*** Record excerpts

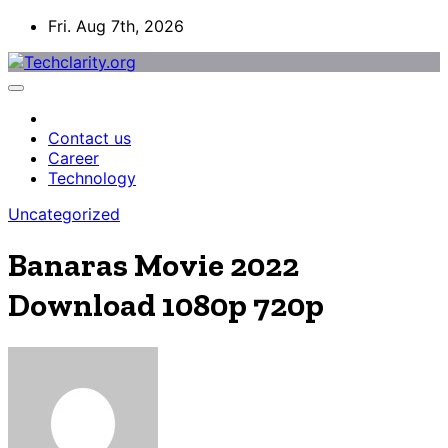
Skip
Fri. Aug 7th, 2026
to
content
Contact us
Career
Technology
Uncategorized
Banaras Movie 2022
Download 1080p 720p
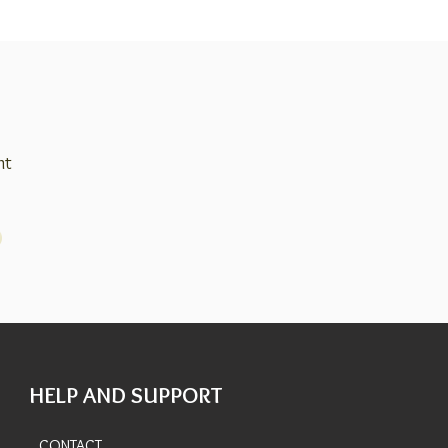
nt
HELP AND SUPPORT
CONTACT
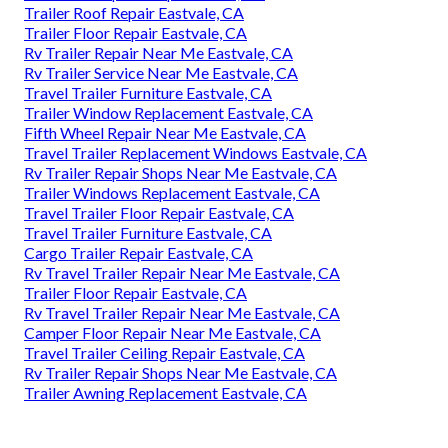
Trailer Roof Repair Eastvale, CA
Trailer Floor Repair Eastvale, CA
Rv Trailer Repair Near Me Eastvale, CA
Rv Trailer Service Near Me Eastvale, CA
Travel Trailer Furniture Eastvale, CA
Trailer Window Replacement Eastvale, CA
Fifth Wheel Repair Near Me Eastvale, CA
Travel Trailer Replacement Windows Eastvale, CA
Rv Trailer Repair Shops Near Me Eastvale, CA
Trailer Windows Replacement Eastvale, CA
Travel Trailer Floor Repair Eastvale, CA
Travel Trailer Furniture Eastvale, CA
Cargo Trailer Repair Eastvale, CA
Rv Travel Trailer Repair Near Me Eastvale, CA
Trailer Floor Repair Eastvale, CA
Rv Travel Trailer Repair Near Me Eastvale, CA
Camper Floor Repair Near Me Eastvale, CA
Travel Trailer Ceiling Repair Eastvale, CA
Rv Trailer Repair Shops Near Me Eastvale, CA
Trailer Awning Replacement Eastvale, CA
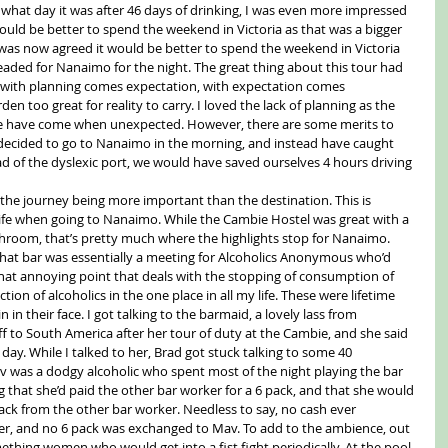
w what day it was after 46 days of drinking, I was even more impressed 
ould be better to spend the weekend in Victoria as that was a bigger 
t was now agreed it would be better to spend the weekend in Victoria 
aded for Nanaimo for the night. The great thing about this tour had 
e with planning comes expectation, with expectation comes 
n too great for reality to carry. I loved the lack of planning as the 
 have come when unexpected. However, there are some merits to 
 decided to go to Nanaimo in the morning, and instead have caught 
d of the dyslexic port, we would have saved ourselves 4 hours driving 
the journey being more important than the destination. This is 
ife when going to Nanaimo. While the Cambie Hostel was great with a 
room, that’s pretty much where the highlights stop for Nanaimo. 
hat bar was essentially a meeting for Alcoholics Anonymous who’d 
at annoying point that deals with the stopping of consumption of 
ction of alcoholics in the one place in all my life. These were lifetime 
n in their face. I got talking to the barmaid, a lovely lass from 
o South America after her tour of duty at the Cambie, and she said 
 day. While I talked to her, Brad got stuck talking to some 40 
was a dodgy alcoholic who spent most of the night playing the bar 
g that she’d paid the other bar worker for a 6 pack, and that she would 
 pack from the other bar worker. Needless to say, no cash ever 
r, and no 6 pack was exchanged to Mav. To add to the ambience, out 
hing women who would get into a fist fight periodically. At the pool 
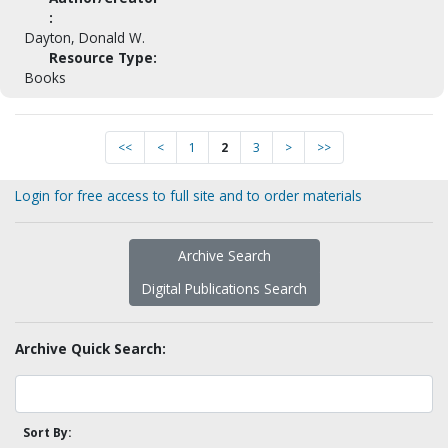
:
Dayton, Donald W.
Resource Type:
Books
<<
<
1
2
3
>
>>
Login for free access to full site and to order materials
Archive Search
Digital Publications Search
Archive Quick Search:
Sort By:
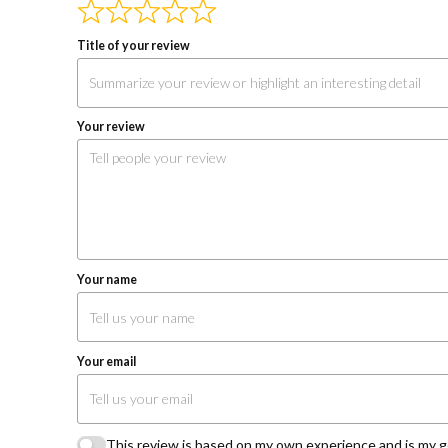
Reviews
navigation
Title of your review
Your review
Your name
Your email
This review is based on my own experience and is my g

******

What this task involves:
Your task is to copy every line of the entries that contains the string "great".

Written solution:
aded for Nanaimo for the night. The great thing about this tour had 
n too great for reality to carry. I loved the lack of planning as the 
ife when going to Nanaimo. While the Cambie Hostel was great with a 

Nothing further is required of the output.